_To-do item_: Extract each line in the data below that contains the word "total", copying those lines word for word.

_Data listing_:
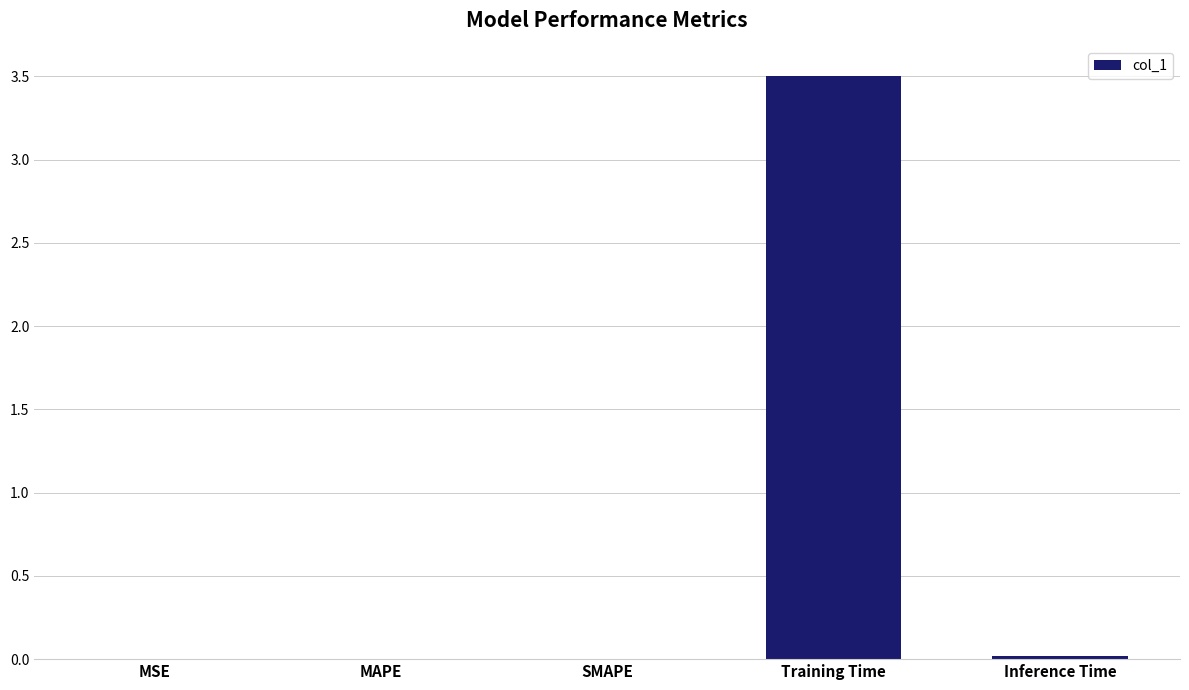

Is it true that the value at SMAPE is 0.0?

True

* * *

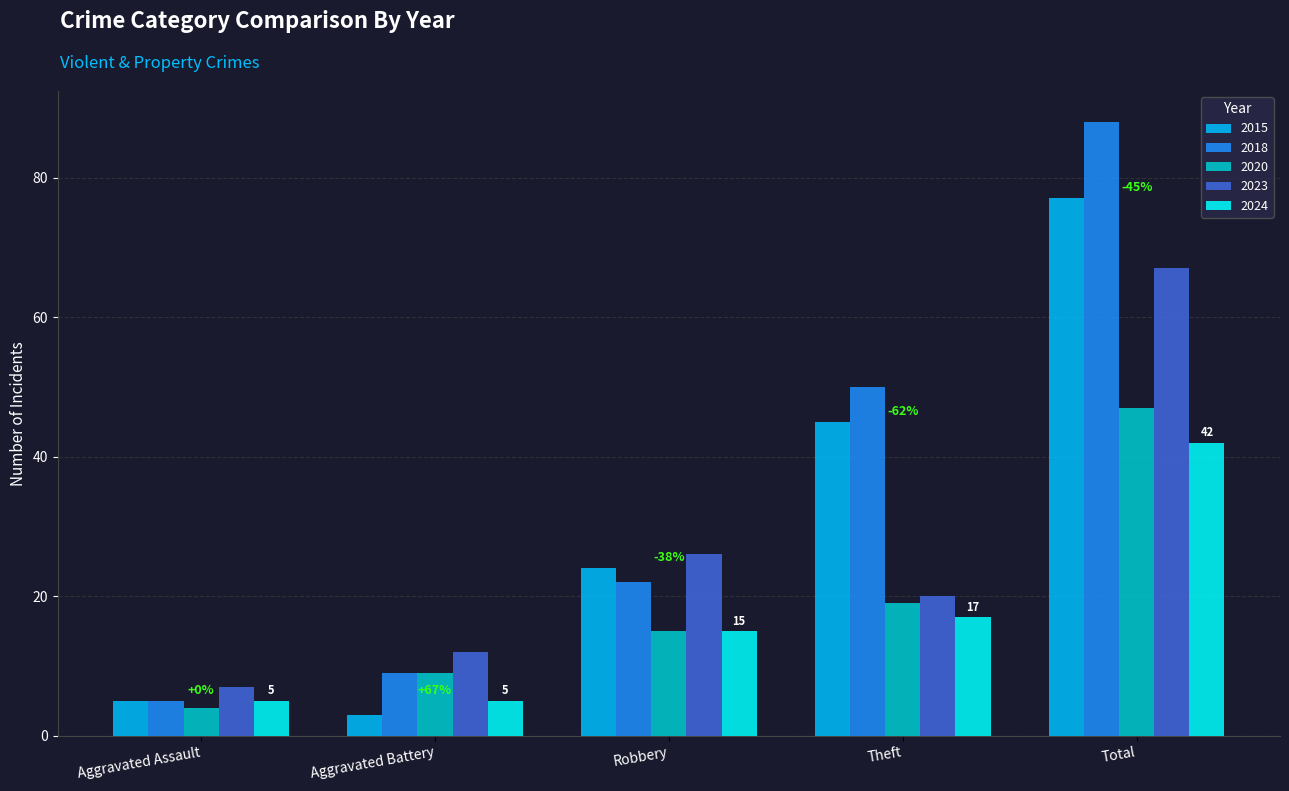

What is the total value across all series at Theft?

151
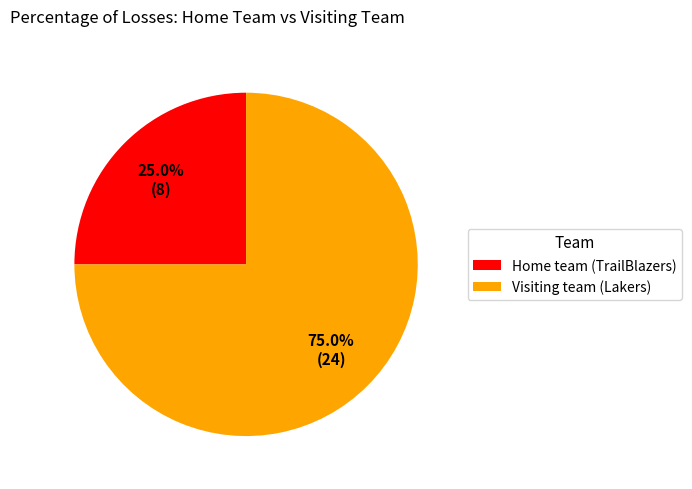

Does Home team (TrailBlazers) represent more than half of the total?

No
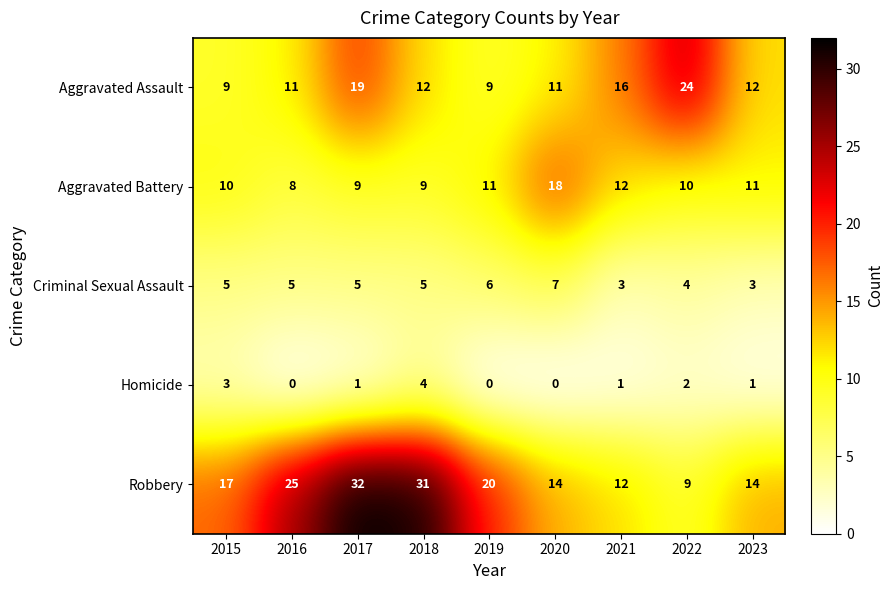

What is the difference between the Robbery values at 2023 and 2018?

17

_Exercise response_:
What is the total value across all series at Theft?
Does Home team (TrailBlazers) represent more than half of the total?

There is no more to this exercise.